The Davinci Code. I think that’s self-explanatory.

8. One book you're currently reading.
Wild Swans. Absolutely fascinating.

9. One book you've been meaning to read.
Les Miserables. I keep picking it up and putting it back down.

10. Now tag five people.
I’m only tagging three: Sarah (who needs to give me her URL), Jess (who needs to create her URL), and Danny. And then I’m going to do what everyone else has done and tell you that if you’re reading this and haven’t done it yet, consider yourself tagged.


Rebecca H. said...

I really, really need to read Don Quixote!

Emily Barton said...

Oh yes. I actually toyed with the idea of putting it under most of the categories (changed my life, made me laugh, made me cry, desert island), but that wouldn't have been as much fun.

Anonymous said...

ryc: I know! I actually found myself in the middle of a Barnes & Noble actually-- no joke-- telling a book to f*** off because it scared me so bad.

Enjoyed your answers!

Anonymous said...

okay, I'm going to do this tomorrow! More soon...

Emily Barton said...

Jordan, well, that's a good way to get stares at B & N. And, Courtney, looking forward to seeing your choices.

Anonymous said...

Agreed! I own that new translation of Don Q, read the first few episodes, liked it and then put it down and never picked it back up. Emily, this is a fabulous list -- I think the best thing about this exercise is how much it inspires you to go out and read other things.

Emily Barton said...

Bloglily, I agree with how it inspires you to go out and read other things (not that I really need inspiration. That's kind of like talking about a baby needing inspiration to drink her mother's milk). It's also interesting to see where there's overlap. Apparently, David Sedaris makes a lot of people laugh.

litlove said...

Aw, I was just about to tag you, and you've already been tagged! Love your answers though. And yes, Don Quixote, a book I've never really considered before... I was put off by a sister-in-law who bought it because she was going on holiday and wanted the biggest paperback she could find for the least expenditure. It looked so ugly and unloved. Still, you're in the process of rehabilitating it for me!

Emily Barton said...

Just to let you know: it took me ages to get around to reading DON QUIXOTE, too. I was turned off by the way it was taught in introductory Spanish courses (basically, nothing but that damn windmill scene, which makes no sense to a thirteen-year-old when taken out of context).
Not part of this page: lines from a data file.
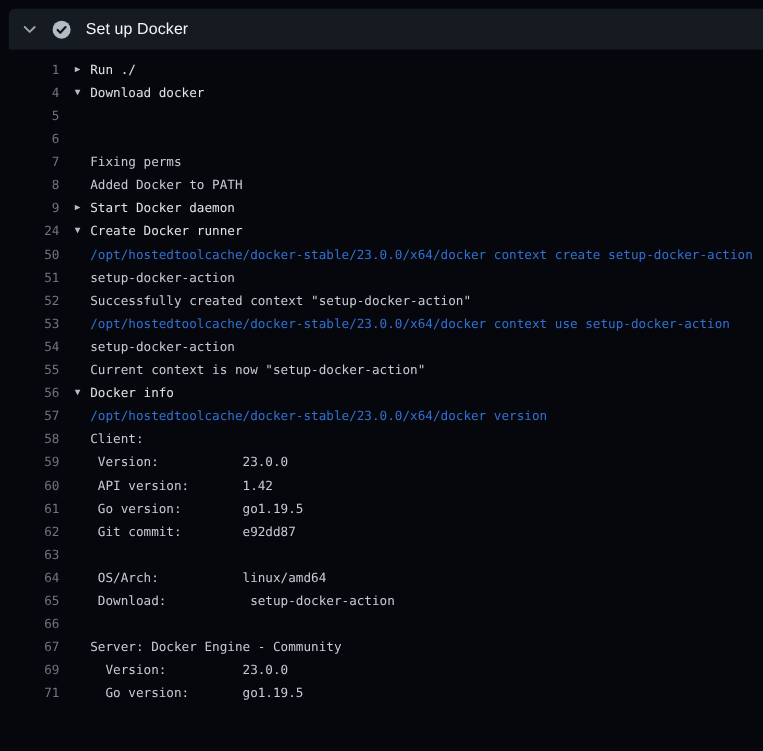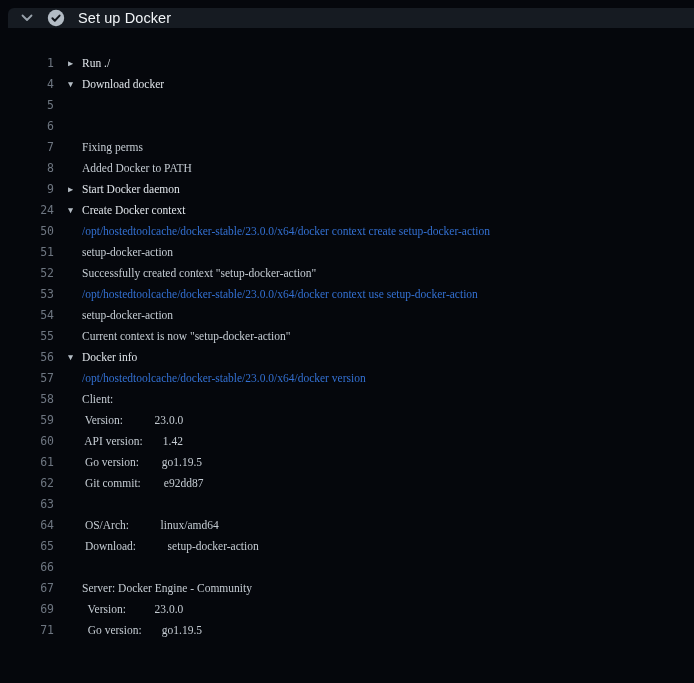--- a/index.html
+++ b/index.html
@@ -14,7 +14,7 @@
   
   .step-header {
     position: absolute;
-    left: 8px; top: 8px; right: 0; height: 20px;
+    left: 8px; top: 8px; right: 0; height: 37px;
     background: #161b22;
     border-radius: 6px 0 0 0;
     display: flex;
I was inspired a few years ago after seeing "Man of La Mancha" on Broadway, borrowed it from a friend, couldn't stop laughing/crying/marveling and went around annoying everyone I know by talking about its being the best book ever.

mandarine said...

My Mum told me that if I wanted to make it through Victor Hugo's monumental novels, it was all right to skip, skip and skip -- she should know: she teaches French literature. Lengthy descriptions and historical context are fine for a re-read, but they tend to get in the way for a first attempt.

I hope you can manage to read Les Misérables. Equally engrossing and much shorter are The Hunchback of Notre-Dame and Ninety-Three. And remember: skip.

Emily Barton said...

Mandarine, I will keep that in mind as I approach The Hunchback of Notre Dame later this year.